Topping the list of visitors is South Korea, followed by the United States and Japan.  Domestic destinations that now top the list include Batanes, Baler and Coron.  For outbound travel, Japan seems to be the most favored destination, followed by Korea.  The PTAA president downplays the effect of the “laglag-bala” on inbound tourism as there is still a significant number of balikbayans pouring into the country.

PTAA is now gearing up for the 23rd Travel Tour Expo where they have invited international sellers to focus on the Philippine market. This will happen from Feb. 5 – 7 at the SMX Convention Center.

* * *

The housing sector, meanwhile, reports an over-all healthy and robust growth for 2016. Chamber of Real Estate Builders Association (CREBA) president Noel Carino said growth is particularly significant in the higher end market, especially in central business district areas while the housing backlog in the low and middle markets continues to deepen. 

The country has a housing backlog of 5.5 million and still counting, with areas like Metro Manila, where there are livelihood or centers of business and development, attracting bigger hordes of people to settle. We clearly need to develop more residential communities, but there are serious issues to resolve before we can get there. Almost 48 percent of Philippine land are devoted to agricultural use, according to the CREBA president,  so while we have the land, the process of converting a portion of this to residential communities will take too long as we contend with the bureaucracy, zoning, etc. With a long   and tedious process comes the extra and hefty cost which are passed on to consumers, so owning a house and lot becomes even more impossible to many.

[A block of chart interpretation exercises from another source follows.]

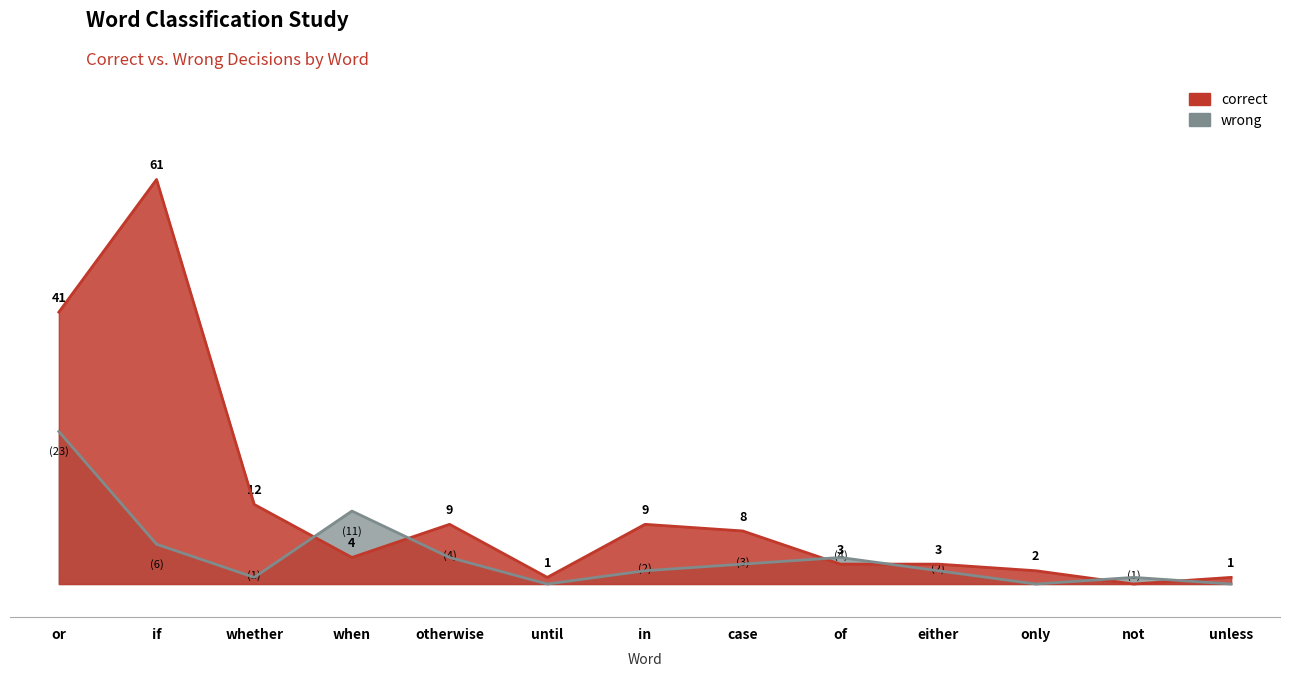

At which category is the sum across all series the highest?

if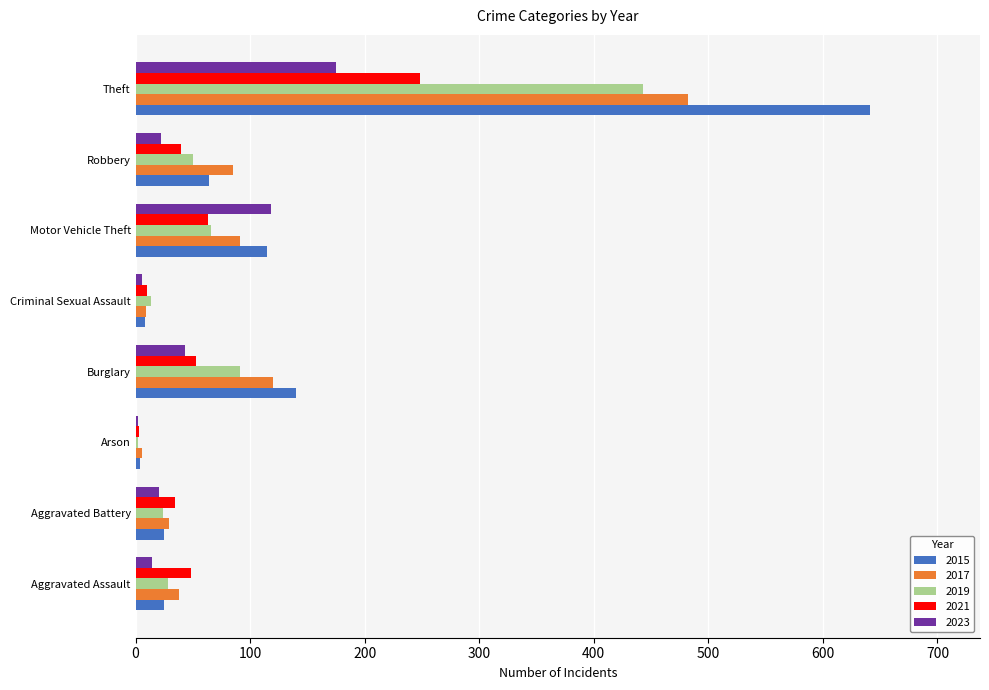

Which category has the highest value across all series?

Theft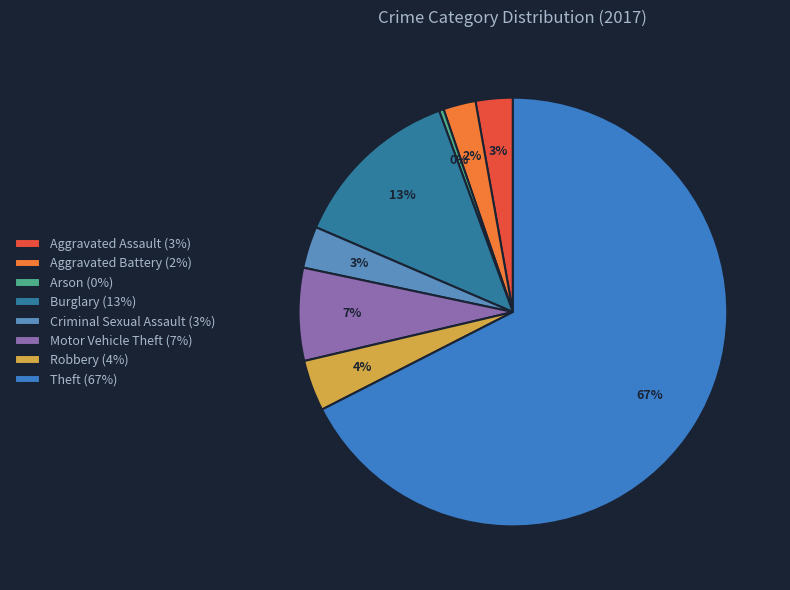

How many slices are in this pie chart?

8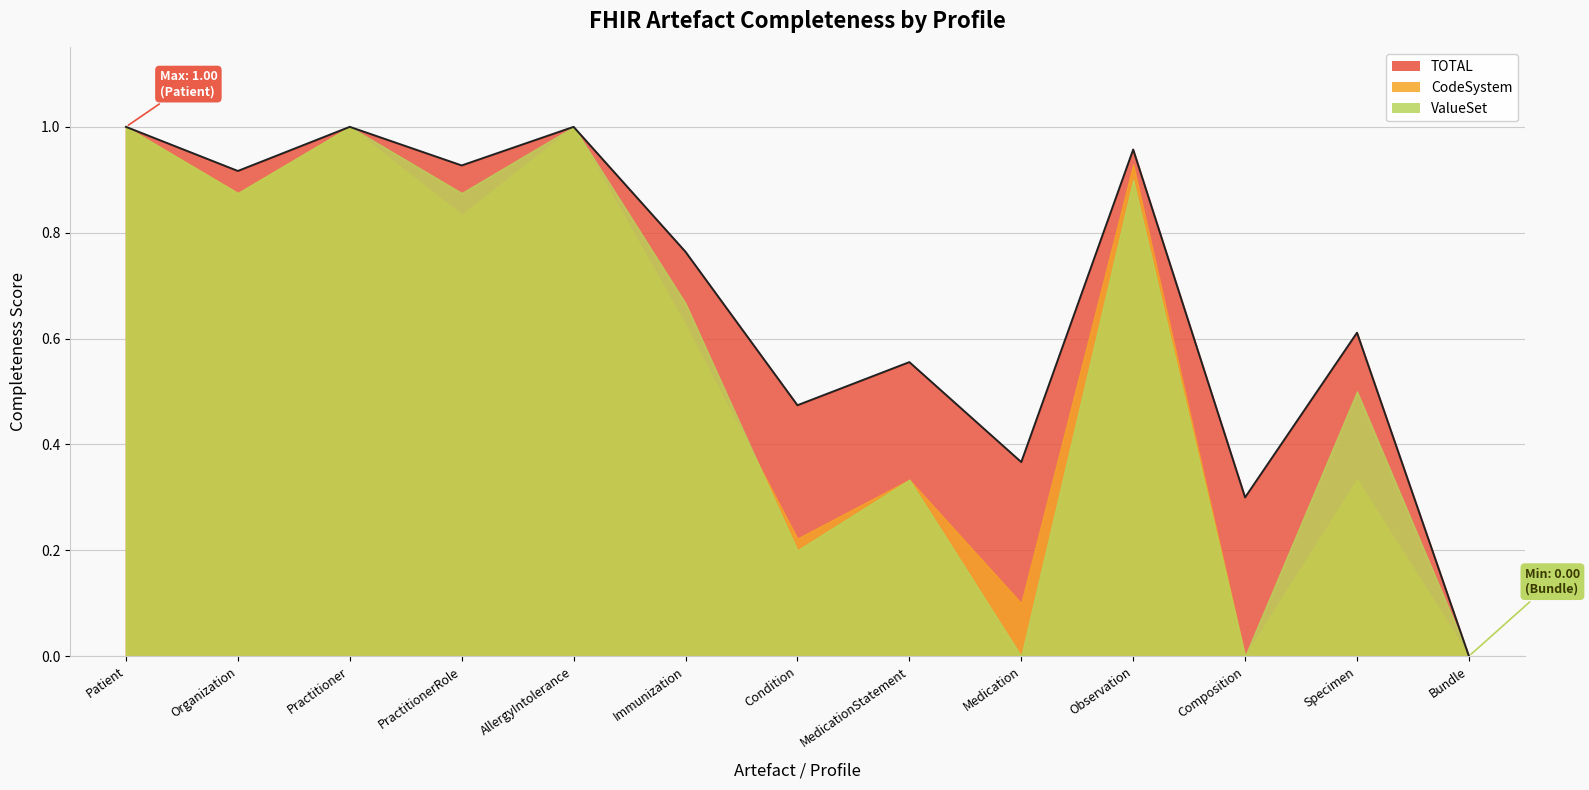

What is the label of the 12th point from the right?

Organization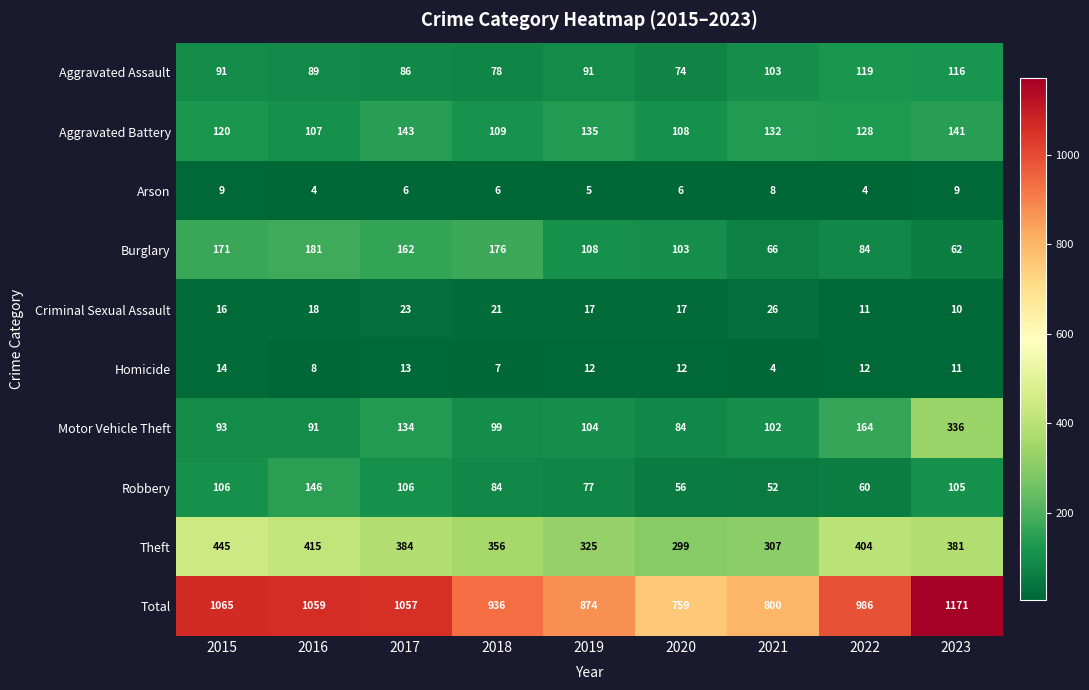

How many values in the Aggravated Assault series are below 91?

4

Affordability continues to be a top problem. Even if developers adjust the prices accordingly, the quality of life of the ordinary Filipino suffers. Consider this: a more affordable housing unit comprises 22 sq. meters on the average.  How can a family of four to five live decently in such a space? Socialized housing is an answer, but private developers shun away from this, preferring the bigger margins offered by the other markets.  Mr. Carino says government intervention is clearly imperative. With the current socialized housing regulations and the ceiling imposed for the cost of the building, no developer will venture into socialized housing.

* * *

As for the export sector, Sergio Ortiz-Luis, president of Philexport, hopes the negative growth of the industry will be in the low number – in the level of 5 percent – as final figures are not in yet. The economies of China, US and Europe have weakened and impacted directly in the export industry.  The biggest loser is still the electronics industry, but agriculture has also suffered, along with the handicrafts sector.  The services sector, as well as furniture and wood-based products, continue to do well in the market.

Ortiz-Luis is still batting for MSMEs which continue to face financing challenges. If the country was also to allocate P65 billion for the Conditional Cash Transfer (CCT) program for the under-privileged, which does not require repayment, why can’t gov’t have an honest-to-goodness program for the MSMES which have the capacity to pay, but whose main problem is access to financing?  If traditional banks expect collection of 95-97 percent, our MSMEs may not be able to meet this, but the Philexport president says that a 70-75 percent collection rate from MSMES can be reasonably expected. Non-traditional financing sources may be the only answer, but we need a concerted effort to bring both camps to the table.

Mabuhay!!! Be proud to be a Filipino.